Lauren Winner
Book Notes
It is always the same when I read a new book by Beth Kephart: the prose has me hooked, gasping, by about the second paragraph. In her newest novel for teens, we get this, at the end of paragraph one: "the Third said nothing at all. The Third: He wasn't talking yet. He was all size and silence." I had no idea what that meant, who the Third was, but I had to keep reading, cast under Kephart's spell by phrasing like "He was all size and silence."

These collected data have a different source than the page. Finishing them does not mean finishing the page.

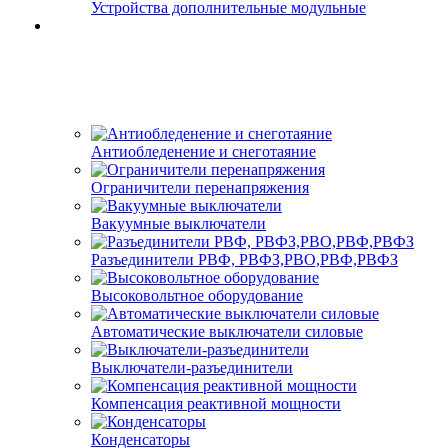
Устройства дополнительные модульные
Антиобледенение и снеготаяние
Ограничители перенапряжения
Вакуумные выключатели
Разъединители РВФ, РВФЗ,РВО,РВФ,РВФЗ
Высоковольтное оборудование
Автоматические выключатели cиловые
Выключатели-разъединители
Компенсация реактивной мощности
Конденсаторы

The novel is narrated by Georgia, a gracious and insightful 16-year-old, who persuades her best friend Riley to go on a trip to Juarez, Mexico, with an organization called GoodWorks. (Kephart was inspired in part by a trip sponsored by her church, St. John's Presbyterian in Devon, Pennsylvania.) Before the girls leave for the trip, Georgia mother cautions her: "Apply your intelligence to every living thing—to where you go, to how you behave, to the way that you look after Riley, because, Georgia, you will have to look after Riley. She's not as good as you are at looking after herself." Following that advice takes a profound turn when, over lunch, Georgia finally speaks her concern that Riley is not eating enough, turning into a "walking advertisement for anorexia," starving herself into order to "disprove [her] mother's theory" that she's "average." (Riley's mother is just about the polar opposite of Georgia's, of course.) Riley flips, snaps at her friend like a turtle, and then stops speaking to her, freezes her out, parades her new intimacy with another girl. This is a lovely novel about friendship, risk, and vulnerability.
P.S.: reading teens' online reviews of Kephart's books is itself interesting: for example, on The Heart Is Not a Size: "Though it is a bit on the sad side, reading it made me sigh in happiness."
Lauren Winner is an assistant professor at Duke Divinity School.